Interaction Effects in Conductivity of a Two-Valley Electron System in High-Mobility Si Inversion Layers

We have measured the conductivity of high-mobility (001)~Si metal-oxide-semiconductor field-effect transistors over wide ranges of electron densities $n = (1.8-15)\times 10^{11}$\,cm$^{-2}$, temperatures $T = 30$\,mK$-4.2$\,K, and in-plane magnetic fields $B_\parallel= 0-5$\,T [1]. The experimental data have been analyzed using the theory of interaction effects [2] in the conductivity $\sigma$ of disordered two-dimensional (2D) systems.

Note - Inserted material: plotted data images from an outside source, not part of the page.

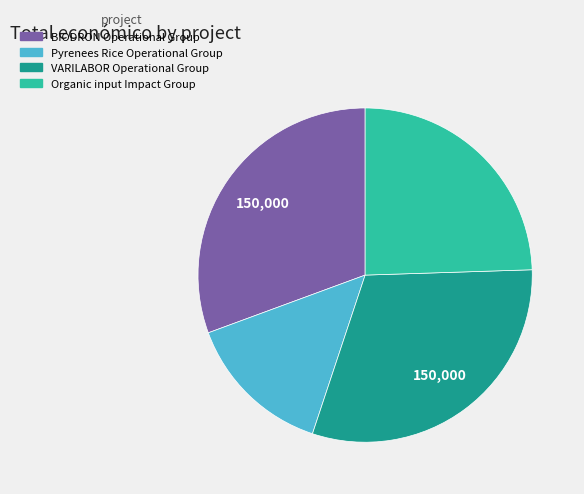

Which has a higher value, Organic input Impact Group or BIODRON Operational Group?

BIODRON Operational Group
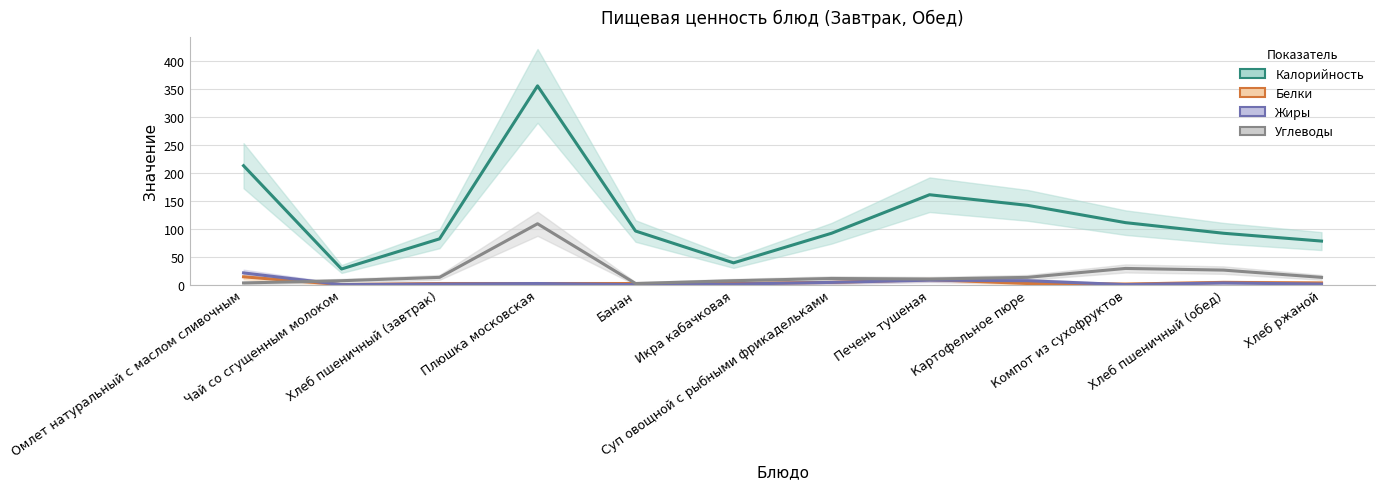

Where does the Белки series first go above 2?

Омлет натуральный с маслом сливочным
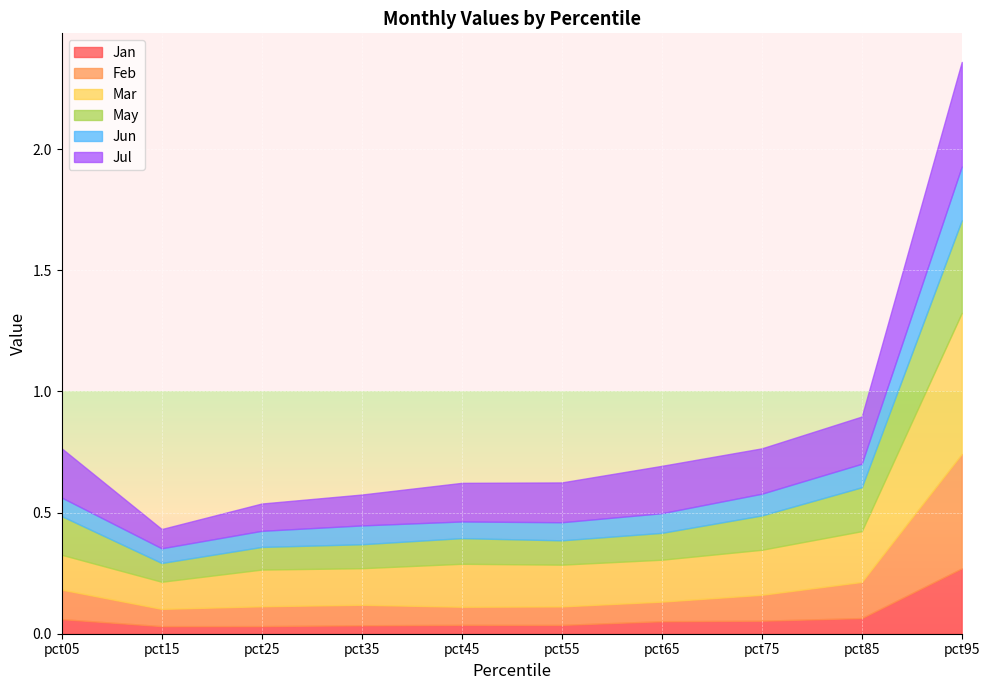

Which series has the largest range (max minus min)?

Mar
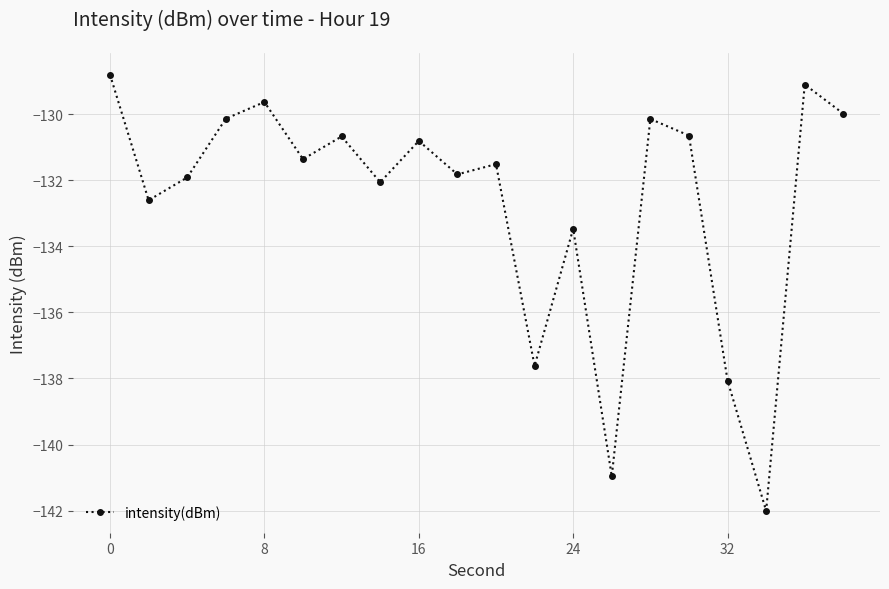

Reading right to left, extract all data points from this chart.

-130.0	-129.1	-142.0	-138.1	-130.7	-130.1	-141.0	-133.5	-137.6	-131.5	-131.8	-130.8	-132.1	-130.7	-131.4	-129.6	-130.1	-131.9	-132.6	-128.8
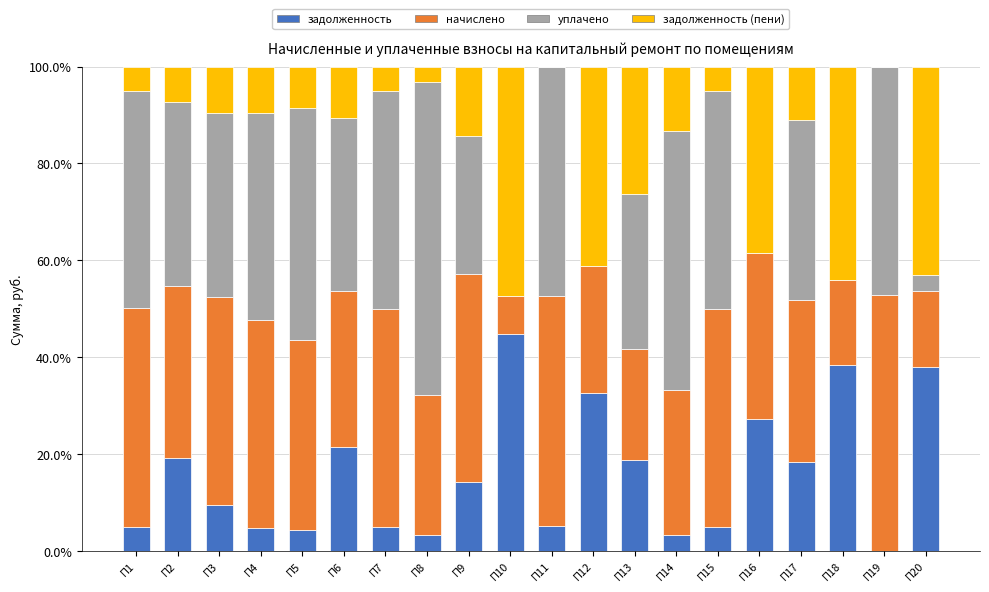

What is the highest value of the задолженность series?

44.7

The parameters essential for comparison with the theory, such as the intervalley scattering time and valley splitting, have been measured or evaluated in independent experiments [1,3]. The observed behavior of $\sigma$, including its quasi-linear increase with decreasing $T$ down to $\sim 0.4$\,K and its downturn at lower temperatures, is in agreement with the theory. The values of the Fermi-liquid parameter obtained from the comparison agree with the corresponding values extracted from the analysis of Shubnikov--de Haas oscillations based on the theory of magneto-oscillations in interacting 2D systems [4]. [1] N.\,N.\,Klimov {\em et. al.}, PRB {\bf 78}, 195308 (2008). [2] G.\,Zala {\em et. al.}, PRB {\bf 64}, 214204 (2001); {\bf 65}, 020201(R) (2001). [3] A.\,Yu.\,Kuntsevich {\em et. al.}, PRB {\bf 75}, 195330 (2007). [4] Y.\,Adamov {\em et. al.}, PRB {\bf 73}, 045426 (2006).